Er staat nu een uitgebreide toelichting op de sokkel van het beeld, over de duistere trekken van J.P.C. Zie deze pagina van Historiek.net.




2 maal de scheepsjongens van Bontekoe.

Als er in de Gouwe, Ouwe, Grauwe Eeuw al bestsellerslijstjes waren bijgehouden, zou het scheepsjournaal van schipper Willem IJsbrandtz. Bontekoe daar jarenlang ingestaan hebben, samen met o.a. de Statenbijbel en ‘Houwelick’ van vadertje Cats.

Bontekoe verbleef van 1618-1625 in Indië. Op de heenweg overleefde hij als door een mirakel de explosie van zijn schip, dat geladen was met buskruit. Hij moest toen in Batavia aan J.P. Coen opbiechten dat het schip verloren was gegaan, maar die reageerde nogal nuchter. Shit happens, daar kwam het op neer.
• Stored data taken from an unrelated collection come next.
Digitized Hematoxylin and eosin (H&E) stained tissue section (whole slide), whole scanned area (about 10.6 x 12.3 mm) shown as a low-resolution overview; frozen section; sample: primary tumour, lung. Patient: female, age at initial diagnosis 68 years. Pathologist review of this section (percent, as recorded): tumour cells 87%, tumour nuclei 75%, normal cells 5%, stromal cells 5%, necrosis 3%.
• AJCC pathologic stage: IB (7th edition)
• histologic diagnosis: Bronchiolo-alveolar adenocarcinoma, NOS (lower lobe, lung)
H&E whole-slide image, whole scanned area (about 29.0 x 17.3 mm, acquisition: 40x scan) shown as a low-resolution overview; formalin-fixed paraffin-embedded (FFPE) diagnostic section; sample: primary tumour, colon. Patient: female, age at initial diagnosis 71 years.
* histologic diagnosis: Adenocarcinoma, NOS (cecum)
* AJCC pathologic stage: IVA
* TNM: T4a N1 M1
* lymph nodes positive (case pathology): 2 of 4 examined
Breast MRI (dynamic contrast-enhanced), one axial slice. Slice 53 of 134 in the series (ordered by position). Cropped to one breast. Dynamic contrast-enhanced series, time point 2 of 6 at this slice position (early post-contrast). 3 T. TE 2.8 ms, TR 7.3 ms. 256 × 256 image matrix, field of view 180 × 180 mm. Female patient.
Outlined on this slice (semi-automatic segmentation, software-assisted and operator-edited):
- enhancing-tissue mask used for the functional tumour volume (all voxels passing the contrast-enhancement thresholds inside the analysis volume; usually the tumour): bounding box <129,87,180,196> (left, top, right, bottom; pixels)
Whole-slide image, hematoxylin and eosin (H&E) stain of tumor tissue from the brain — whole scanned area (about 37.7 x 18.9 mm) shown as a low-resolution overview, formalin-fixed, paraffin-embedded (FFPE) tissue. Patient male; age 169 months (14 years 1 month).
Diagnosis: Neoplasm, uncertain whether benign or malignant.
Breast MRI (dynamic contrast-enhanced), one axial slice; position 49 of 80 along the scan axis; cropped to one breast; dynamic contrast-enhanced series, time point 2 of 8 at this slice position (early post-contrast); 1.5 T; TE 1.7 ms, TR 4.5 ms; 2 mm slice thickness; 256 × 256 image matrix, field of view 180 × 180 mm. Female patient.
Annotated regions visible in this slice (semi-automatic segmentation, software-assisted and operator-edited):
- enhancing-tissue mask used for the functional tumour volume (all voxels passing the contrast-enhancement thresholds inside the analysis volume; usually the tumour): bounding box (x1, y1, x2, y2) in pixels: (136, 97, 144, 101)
Op de terugweg verging ook Bontekoes nieuwe schip bijna in een vliegende storm. Toch zag zijn vaderstad Hoorn nog terug, om zijn avonturen op te schrijven, die hij wel een tikje heeft aangedikt en mooier gemaakt. In 1646 verscheen zijn scheepsjournaal in druk.

De 3 scheepsjongens kwamen er niet in voor. Die vloeiden uit de pen van Johan Fabricius in een kinderboek uit 1924.

Voordat Bontekoe zijn avonturen in Indië beleefde, was in 1617 zijn schip al eens buit gemaakt door Barbarijse zeerovers, die opereerden voor de kust van Afrika. Die hadden de gewoonte, een losgeld te vragen voor hun gevangenen. Die moesten als slaaf voor hen werken, zolang er niet betaald was.

Ook daar schreef ik al eens over op FHM’s. Je hoort niet zo gek veel over deze toestanden, bij de uitputtende slavernijdiscussies van tegenwoordig. Wokies zijn wel erg selectief in hun heilige verontwaardiging over zaken van eeuwen geleden.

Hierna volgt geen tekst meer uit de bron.